Я приплелся домой. В горнице перед зеркалом стояла Юля, красила губы, а на подоконнике, поджав белый хвост, сидел плюшевый медвежонок, грустно смотрел на меня.
— Ты чего, Сенька, такой убитый? — спросила сестра.
— Авдотья Сычева померла.
— Что ты говоришь! — Юля вздохнула по-бабьи. — Царствие ей небесное… А ты чего страдаешь так? Родня она тебе, что ли?
— Юль…
— Ну чего, чего тебе? Говори.
— Он кто был, Юль, тот самый, который обманул тебя? Я понимаю — не космонавт. Но, может, летчик или…
Я думал, она заругается на меня, накричит, но ничего такого не случилось. Юля только щеками вспыхнула, навинтила блестящий колпачок на тюбик с помадой, положила его на подоконник.
— Сукин сын он был, вот кто, — выговорила она раздельно, и не отвернулась, не спрятала глаза. Поняла, наконец-то, что со мной можно разговаривать, как со взрослым.
— Ладно, Юлька, — сказал я. — Знаешь что? Ты не расстраивайся больно-то, не трави себя. Ты давай это самое… рожай. Кого хочешь — мальчика, девочку. Мне все равно, племянник или племянница. А я его, человечка этого, любить буду, хоть убей меня.

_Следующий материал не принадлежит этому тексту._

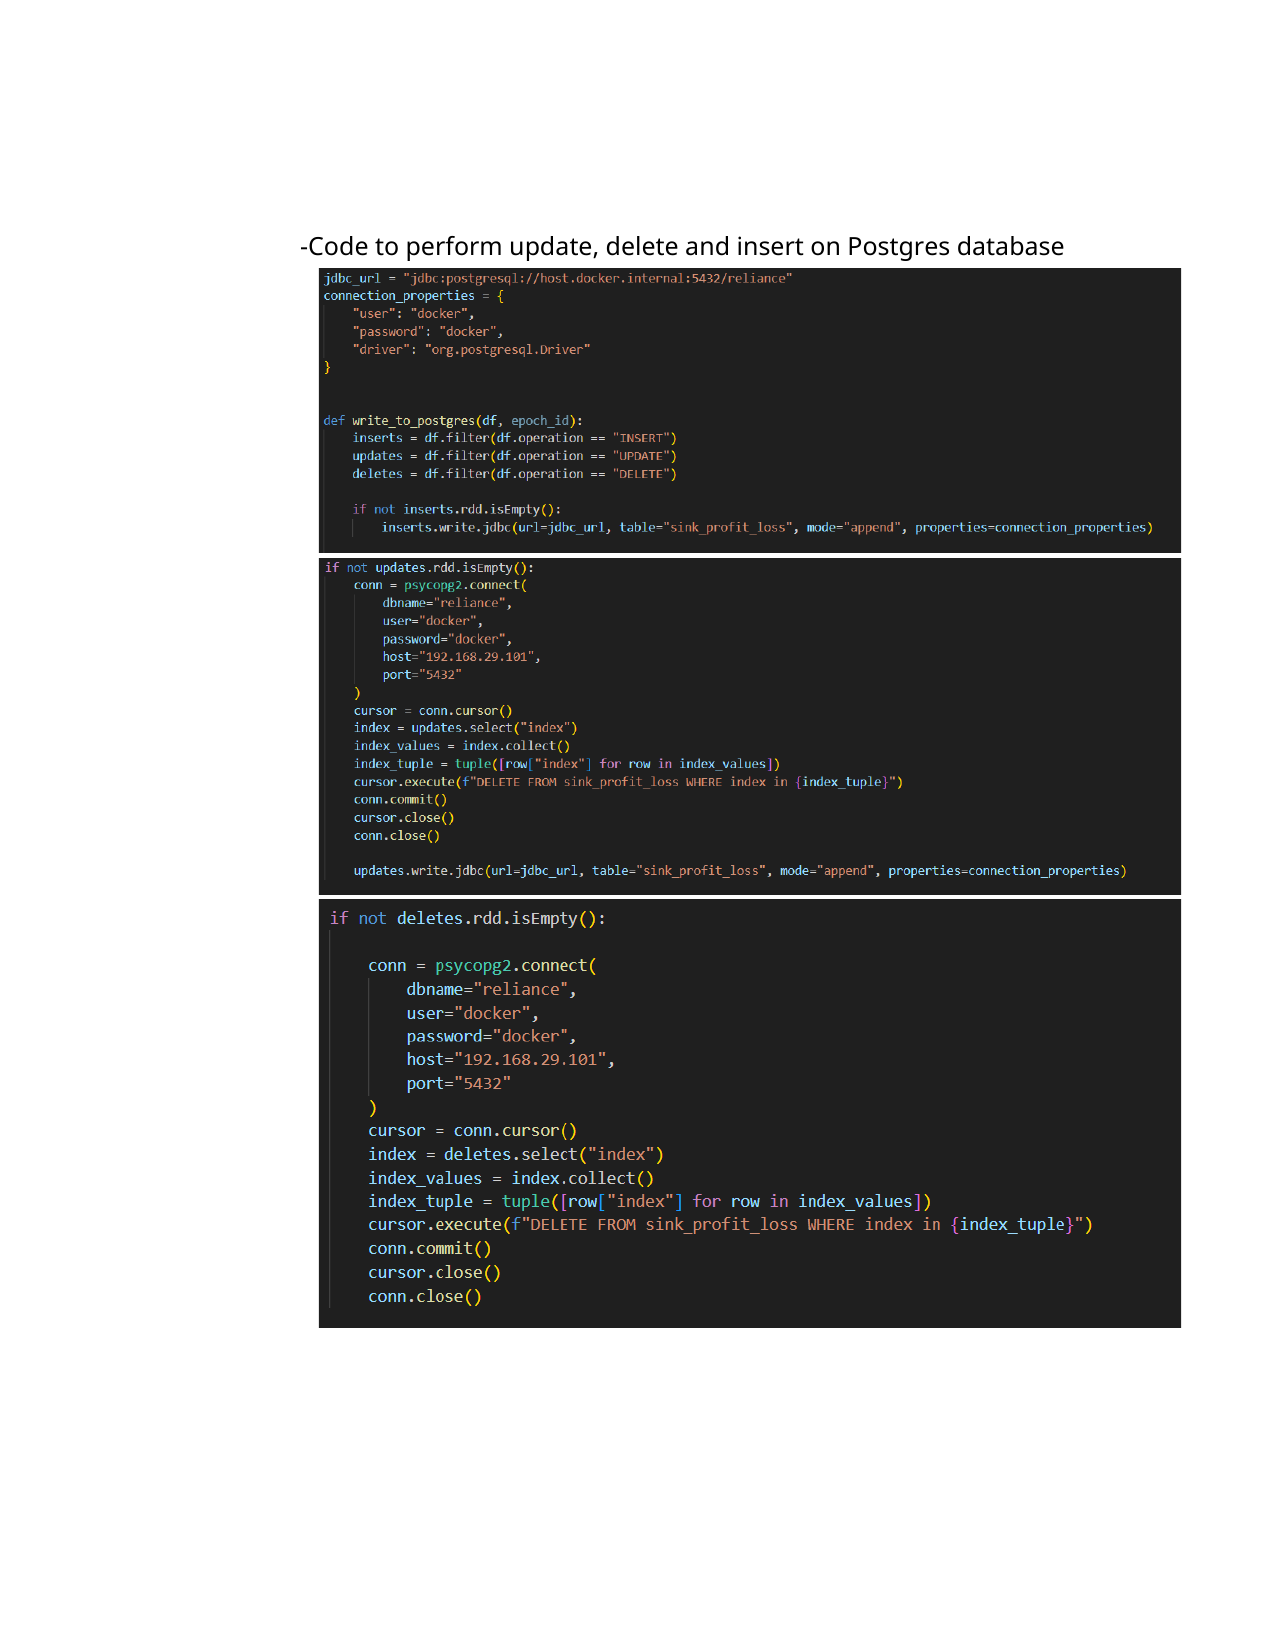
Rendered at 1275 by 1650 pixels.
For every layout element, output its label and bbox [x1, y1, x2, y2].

list [262, 150, 1125, 1486]
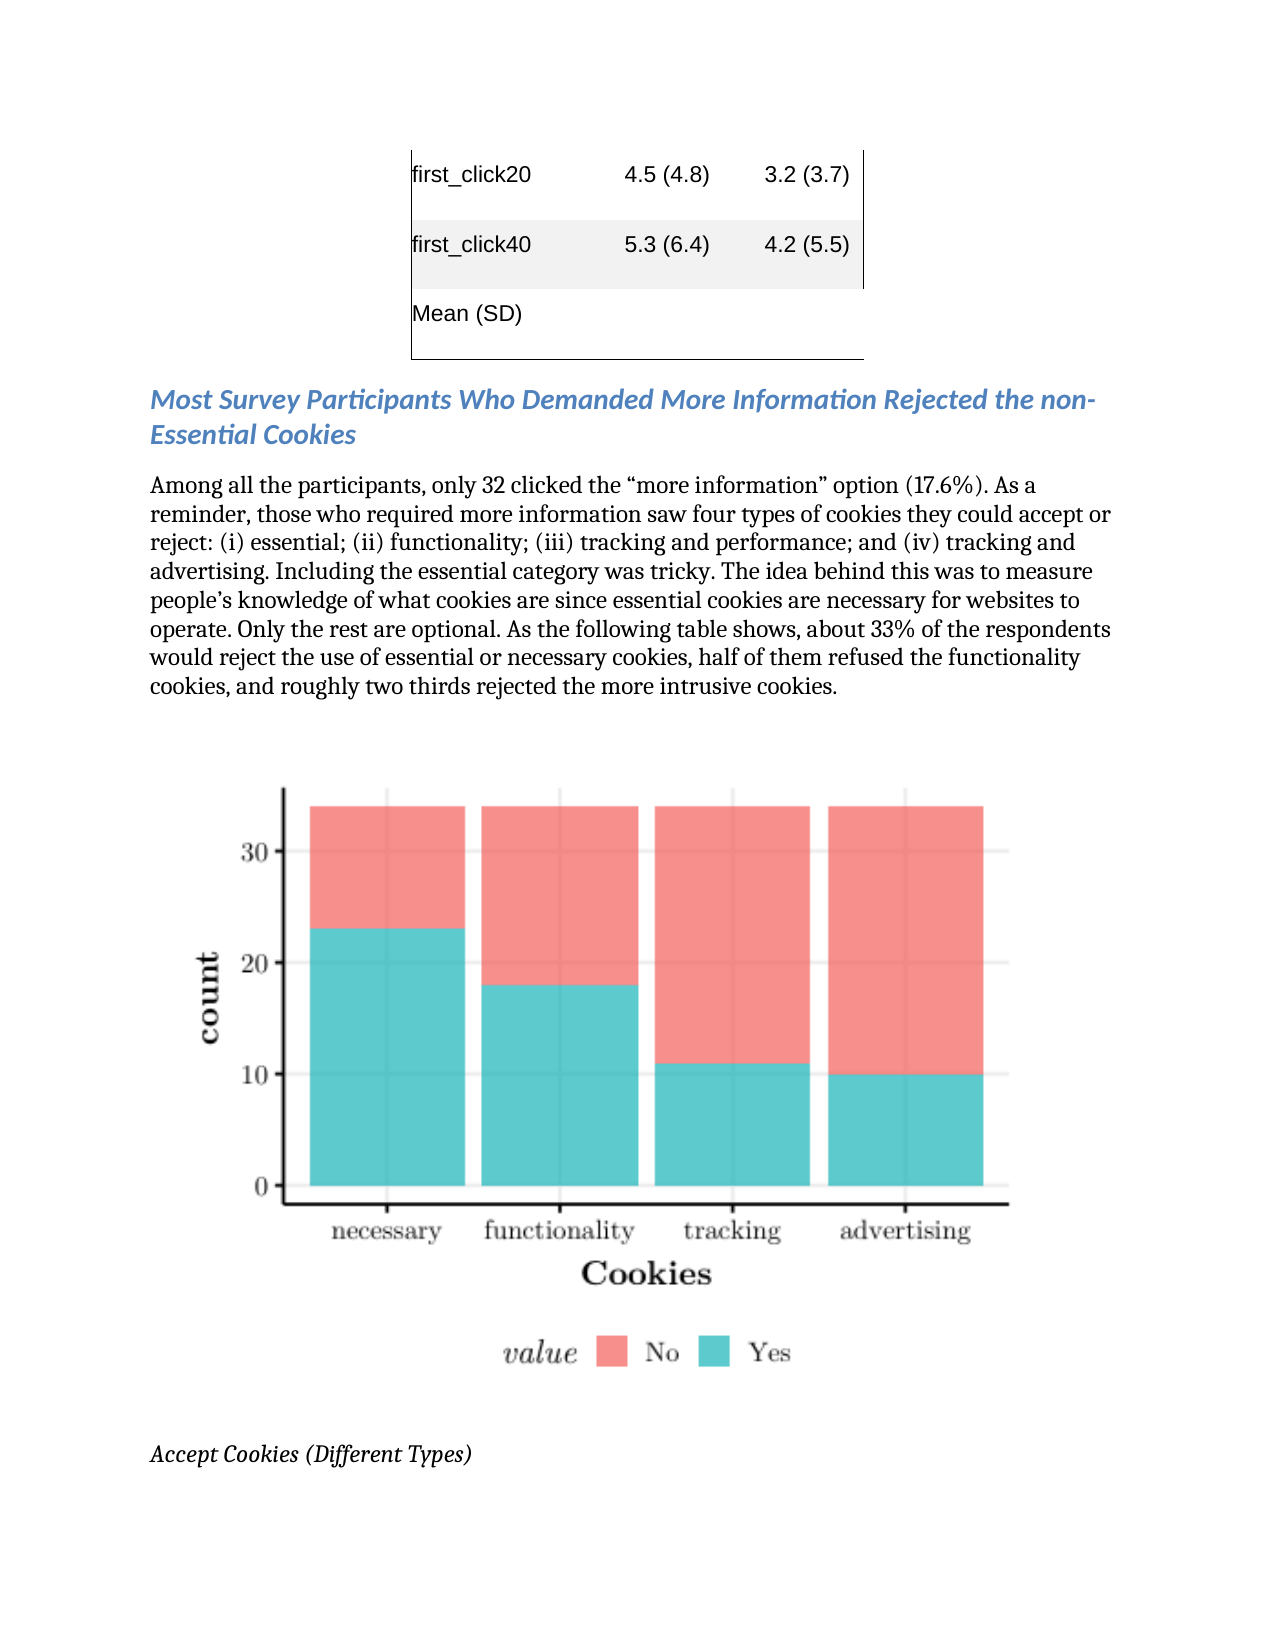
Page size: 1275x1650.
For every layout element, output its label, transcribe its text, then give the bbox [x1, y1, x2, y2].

Нянчить буду.
— Смотри, какой рассудительный, — усмехнулась Юля, и мне очень не понравилась эта ее усмешка. — Мать не зря жалуется, что ты вечно нос не в свои дела суешь.
Я подошел к столу, взял журнал, который сестра привезла с собой и листала каждый вечер. С обложки, из-под крупных букв «Моды сезона», со сладенькой ухмылкой смотрела на меня длинноногая и тощая, как выдра, девица. На нашем пляже я таких никогда не видел.
Юлька неслышно подошла сзади, обняла меня за плечи.
— Сеня, ты не сердись, сгоряча я. Ты уже большой, понимаешь: нервы у меня… А это самое еще не скоро должно быть, если… если вообще будет… И жить здесь, в деревне, я вовсе не собираюсь. Бот отдохну и уеду. Все равно куда.
Теплыми губами прикоснулась к моему уху.
— Дурачок ты, Сенька, все к сердцу принимаешь, за всех болеешь. Так нельзя… Не знаешь, Владику телеграмму дали?
— Какому еще Владику?
— Сычеву, сыну Авдотьину.
— У нее сын есть?
— Есть, — сказала Юлька, — есть. Как раз летчик. Полярный. Где-то на Дальнем Востоке живет. Я помню его…
Ну и ну, что ни день — то открытие. А я-то голову на отруб дать мог, что Авдотья Сычева одна-одинешенька на всем белом свете была.
Поминки по Авдотье Сычевой
Хоронили Авдотью Сычеву на третьи сутки после ее смерти. Неведомого мне Владика с Дальнего Востока так и не дождались.
— Не приедет он, — сказала Колькина мать. — Шутка ли: десять тысяч верст?! Да и не больно жаловал он матушку любовью, не одобрял ее…
Пирата с тех пор, как умерла его хозяйка, на цепи не держали, и он увязался за гробом, понурив лобастую голову, тихо переставлял лапы вслед маленькой кучке людей. Женщины шепотком переговаривались между собой, время от времени все останавливались, мужики опускали гроб на услужливо подвинутые табуретки. А поп высоким тонким голосом выводил свои «аллилуйя» и еще там чего-то. Женщины вздыхали, сморкались, а мужики нетерпеливо переминались с ноги на ногу, не решаясь закурить. У Пирата, когда поп затягивал свою молитву, дыбом вставала шерсть, и мне подумалось, что, в общем-то, он один по-настоящему жалеет свою хозяйку.
Мы с Колькой проводили гроб до околицы. Тащиться по жаре дальше, слушать унылое пение попа и вздохи баб показалось нам скучным, неинтересным. Вернулись в деревню. Колькина мать тоже не пошла на кладбище — осталась в опустевшей Авдотьиной избе, готовила поминки.
— Айда, заглянем, может, чего вкусненького обломится, — облизнув толстые губы, предложил Колька, и мы забежали проведать его мать.
В избе жарко было, душно, весело покрикивали в печи дрова, а Колькина мать деловито уставляла подоконник и кухонный стол горшками с вареным мясом. Завидев нас, она обрадовалась, велела вынести из горницы и расставить в палисаднике стол и скамейки, да еще в подпол слазить — за картошкой.
Колька, прихватив из чугуна парную кость, толкнулся на террасу, но дверь оказалась закрытой на ключ. Он приналег на нее плечом.